Saved entries:
____
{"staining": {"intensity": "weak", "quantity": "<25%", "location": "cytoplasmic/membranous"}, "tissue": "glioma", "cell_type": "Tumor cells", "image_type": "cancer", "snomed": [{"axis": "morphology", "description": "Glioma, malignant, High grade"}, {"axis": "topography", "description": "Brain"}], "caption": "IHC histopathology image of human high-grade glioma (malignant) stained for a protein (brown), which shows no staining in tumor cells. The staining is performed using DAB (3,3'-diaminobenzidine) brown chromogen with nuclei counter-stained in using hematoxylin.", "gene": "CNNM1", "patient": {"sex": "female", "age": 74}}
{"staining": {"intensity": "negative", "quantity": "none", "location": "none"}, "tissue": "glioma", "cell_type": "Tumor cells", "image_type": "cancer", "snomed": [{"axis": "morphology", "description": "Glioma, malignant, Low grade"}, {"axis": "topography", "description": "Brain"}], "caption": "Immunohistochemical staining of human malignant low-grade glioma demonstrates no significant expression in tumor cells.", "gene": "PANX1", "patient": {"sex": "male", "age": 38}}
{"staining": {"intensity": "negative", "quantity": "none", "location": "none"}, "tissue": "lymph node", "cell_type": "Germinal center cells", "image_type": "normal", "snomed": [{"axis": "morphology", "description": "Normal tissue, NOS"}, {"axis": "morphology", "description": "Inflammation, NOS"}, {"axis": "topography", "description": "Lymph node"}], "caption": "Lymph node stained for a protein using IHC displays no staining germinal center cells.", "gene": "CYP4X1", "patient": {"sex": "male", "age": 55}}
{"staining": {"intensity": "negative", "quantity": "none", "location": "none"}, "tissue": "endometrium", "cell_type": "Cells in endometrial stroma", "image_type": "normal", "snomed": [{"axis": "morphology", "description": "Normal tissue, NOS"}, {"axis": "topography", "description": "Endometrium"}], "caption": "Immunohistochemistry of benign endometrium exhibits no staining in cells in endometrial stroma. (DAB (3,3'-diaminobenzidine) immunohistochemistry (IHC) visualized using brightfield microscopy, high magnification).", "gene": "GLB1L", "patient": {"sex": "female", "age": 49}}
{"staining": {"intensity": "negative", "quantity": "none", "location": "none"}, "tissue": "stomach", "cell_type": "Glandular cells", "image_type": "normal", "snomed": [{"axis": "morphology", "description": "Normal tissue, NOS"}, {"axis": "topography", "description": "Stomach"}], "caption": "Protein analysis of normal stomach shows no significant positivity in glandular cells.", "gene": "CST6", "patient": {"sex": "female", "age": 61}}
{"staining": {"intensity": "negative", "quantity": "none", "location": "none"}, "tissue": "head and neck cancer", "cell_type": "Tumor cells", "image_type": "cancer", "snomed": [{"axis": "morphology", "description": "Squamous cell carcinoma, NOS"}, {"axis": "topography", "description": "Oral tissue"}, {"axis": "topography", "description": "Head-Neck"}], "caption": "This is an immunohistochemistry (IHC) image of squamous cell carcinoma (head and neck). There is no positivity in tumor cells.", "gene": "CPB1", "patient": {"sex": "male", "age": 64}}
____
Problem to solve:
As the exercise requires, copy out the data shown above word for word.

Response to this task:
{"staining": {"intensity": "weak", "quantity": "<25%", "location": "cytoplasmic/membranous"}, "tissue": "glioma", "cell_type": "Tumor cells", "image_type": "cancer", "snomed": [{"axis": "morphology", "description": "Glioma, malignant, High grade"}, {"axis": "topography", "description": "Brain"}], "caption": "IHC histopathology image of human high-grade glioma (malignant) stained for a protein (brown), which shows no staining in tumor cells. The staining is performed using DAB (3,3'-diaminobenzidine) brown chromogen with nuclei counter-stained in using hematoxylin.", "gene": "CNNM1", "patient": {"sex": "female", "age": 74}}
{"staining": {"intensity": "negative", "quantity": "none", "location": "none"}, "tissue": "glioma", "cell_type": "Tumor cells", "image_type": "cancer", "snomed": [{"axis": "morphology", "description": "Glioma, malignant, Low grade"}, {"axis": "topography", "description": "Brain"}], "caption": "Immunohistochemical staining of human malignant low-grade glioma demonstrates no significant expression in tumor cells.", "gene": "PANX1", "patient": {"sex": "male", "age": 38}}
{"staining": {"intensity": "negative", "quantity": "none", "location": "none"}, "tissue": "lymph node", "cell_type": "Germinal center cells", "image_type": "normal", "snomed": [{"axis": "morphology", "description": "Normal tissue, NOS"}, {"axis": "morphology", "description": "Inflammation, NOS"}, {"axis": "topography", "description": "Lymph node"}], "caption": "Lymph node stained for a protein using IHC displays no staining germinal center cells.", "gene": "CYP4X1", "patient": {"sex": "male", "age": 55}}
{"staining": {"intensity": "negative", "quantity": "none", "location": "none"}, "tissue": "endometrium", "cell_type": "Cells in endometrial stroma", "image_type": "normal", "snomed": [{"axis": "morphology", "description": "Normal tissue, NOS"}, {"axis": "topography", "description": "Endometrium"}], "caption": "Immunohistochemistry of benign endometrium exhibits no staining in cells in endometrial stroma. (DAB (3,3'-diaminobenzidine) immunohistochemistry (IHC) visualized using brightfield microscopy, high magnification).", "gene": "GLB1L", "patient": {"sex": "female", "age": 49}}
{"staining": {"intensity": "negative", "quantity": "none", "location": "none"}, "tissue": "stomach", "cell_type": "Glandular cells", "image_type": "normal", "snomed": [{"axis": "morphology", "description": "Normal tissue, NOS"}, {"axis": "topography", "description": "Stomach"}], "caption": "Protein analysis of normal stomach shows no significant positivity in glandular cells.", "gene": "CST6", "patient": {"sex": "female", "age": 61}}
{"staining": {"intensity": "negative", "quantity": "none", "location": "none"}, "tissue": "head and neck cancer", "cell_type": "Tumor cells", "image_type": "cancer", "snomed": [{"axis": "morphology", "description": "Squamous cell carcinoma, NOS"}, {"axis": "topography", "description": "Oral tissue"}, {"axis": "topography", "description": "Head-Neck"}], "caption": "This is an immunohistochemistry (IHC) image of squamous cell carcinoma (head and neck). There is no positivity in tumor cells.", "gene": "CPB1", "patient": {"sex": "male", "age": 64}}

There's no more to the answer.